There is a world somewhere between reality and fiction. Although ignored by many, it is very real and so are those living in it. This forum is about the natural world. Here, wild animals will be heard and respected. The forum offers a glimpse into an unknown world as well as a room with a view on the present and the future. Anyone able to speak on behalf of those living in the emerald forest and the deep blue sea is invited to join.
I agree that a scale to weigh animals must be a scale suited for that aim for those particular animals. An it has to be accurate and the measurement has to be repeatable. And the operator must adopt the correct procedure.
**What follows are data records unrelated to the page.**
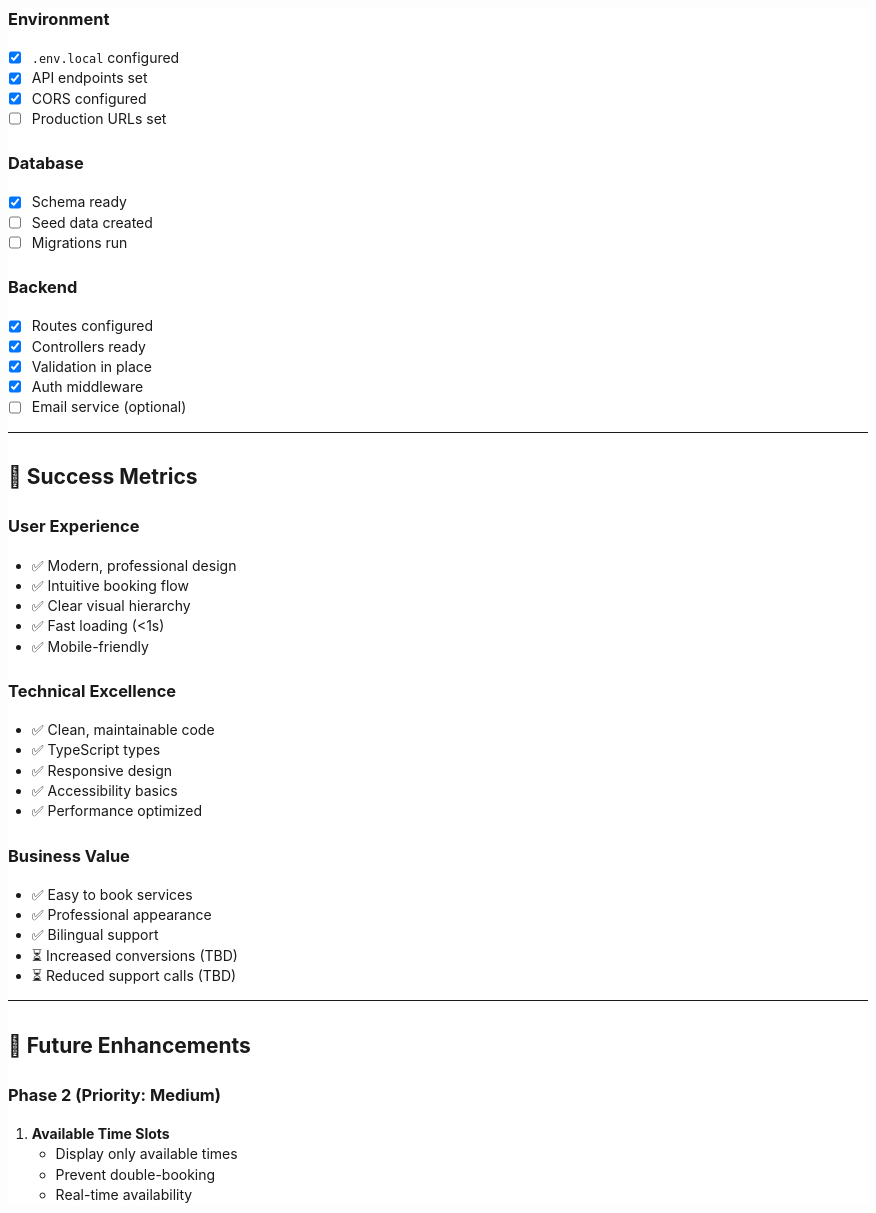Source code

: ### Environment
- [x] `.env.local` configured
- [x] API endpoints set
- [x] CORS configured
- [ ] Production URLs set

### Database
- [x] Schema ready
- [ ] Seed data created
- [ ] Migrations run

### Backend
- [x] Routes configured
- [x] Controllers ready
- [x] Validation in place
- [x] Auth middleware
- [ ] Email service (optional)

---

## 🎯 Success Metrics

### User Experience
- ✅ Modern, professional design
- ✅ Intuitive booking flow
- ✅ Clear visual hierarchy
- ✅ Fast loading (<1s)
- ✅ Mobile-friendly

### Technical Excellence
- ✅ Clean, maintainable code
- ✅ TypeScript types
- ✅ Responsive design
- ✅ Accessibility basics
- ✅ Performance optimized

### Business Value
- ✅ Easy to book services
- ✅ Professional appearance
- ✅ Bilingual support
- ⏳ Increased conversions (TBD)
- ⏳ Reduced support calls (TBD)

---

## 🔮 Future Enhancements

### Phase 2 (Priority: Medium)
1. **Available Time Slots**
   - Display only available times
   - Prevent double-booking
   - Real-time availability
I agree that if a scale has bottomed out anything else can only be an approximation, may be a close approximation like in the two examples I gave in a previous post.
If one would like to precisely account for the stomach contents he should kill the animal if alive (!), open the animal, take out the stomach contents and weigh the animal again all done with loosing no material and no fluids from him. If the scale does not bottom again, that is the actual weight at empty stomach of the dead animal.
Smuts weighed the stomach contents of dead lions and estimated the stomach contents weight of the live lions he also weighed and measured. His estimations came from belly size. This was subject to his interpretation and experience. I can guarantee you that Smuts had a vast field experience in zoology.
He may of course have underestimated stomach contents of some live lions and overestimated that of others.
His heaviest lion was a 5 years old animal scaling 225 kg. The animal was weighed dead. He open his stomach and found nothing inside. He was surprised by the amount of subcutaneous and intestinal fat as reported because significantly higher then normal. I can also tell you that Smuts heaviest female lion was a 5 years old animal with no stomach contents.
Smuts was also conservative in the weight statistics he provided from samples pulled or taken accounting individuals weighed by zoologists / game wardens in other region of Africa for comparison. For instance in East Africa he pulled lions from different sources apparently including those from Meinertzhagen (1938). Meinertzhagen (1938) was not a zoologist in the true sense of term, but his paper is a peer reviewed scientific publication.
In that sample a massive 185,5 kg female lion is reported. Smuts did not include that individual. Why? I believe because he included no freak individuals from any sample or individual weights of lions weighed in other parts of Africa by very respected sources he completely trusted perhaps as he was unable to weigh any freak lion over the many years working in Kruger NP and therefore a much unlikely occurrence in general if he realized he was unable to even just spot by sight at least one of them. Or much more likely because freak individuals can screw up statistics a lot particularly in small samples.
I am aware of over half a dozen wild female lions weighing in excess of 175 kg, one weight coming from a pregnant female. These figures appears reliable, two of them even appear in peer-reviewed scientific papers, others in quite respected scientific sources although one data reported is clearly very much unrealistic (a wild female lion well in excess of 200 kg) , others in hunting / game books. However I do not feel particularly comfortable with those weights and that one of 185,5 kg from Meinertzhagen (1938) is one of them.
I have always suspected that the individual was tagged in the sample as a female for a mistake: in the paper her data are shown as first female in the row just below the last male. Maybe there has been a typing mistake and she actually was a male. Bear in mind that the heaviest male in Meinertzhagen (1938) sample weighing only 191 kg is definitely very far from being as impressive as the heaviest female. The two things are not related, but it is definitely interesting to note that computing the standard range over an hypothetical sample of 1000 individuals and its min and max 1% probability, this range would result in ca. 79 kg for males and ca, 177 kg for females with upper 1% probability equal to ca. 146 kg for males and ca. 588 kg for females, While these values for the male sample makes sense for the female sample are totally unrealistic and the standard range should instead lie for the females below the 1% probability lower limit (ca. 89 kg for females and ca. 50 kg for males).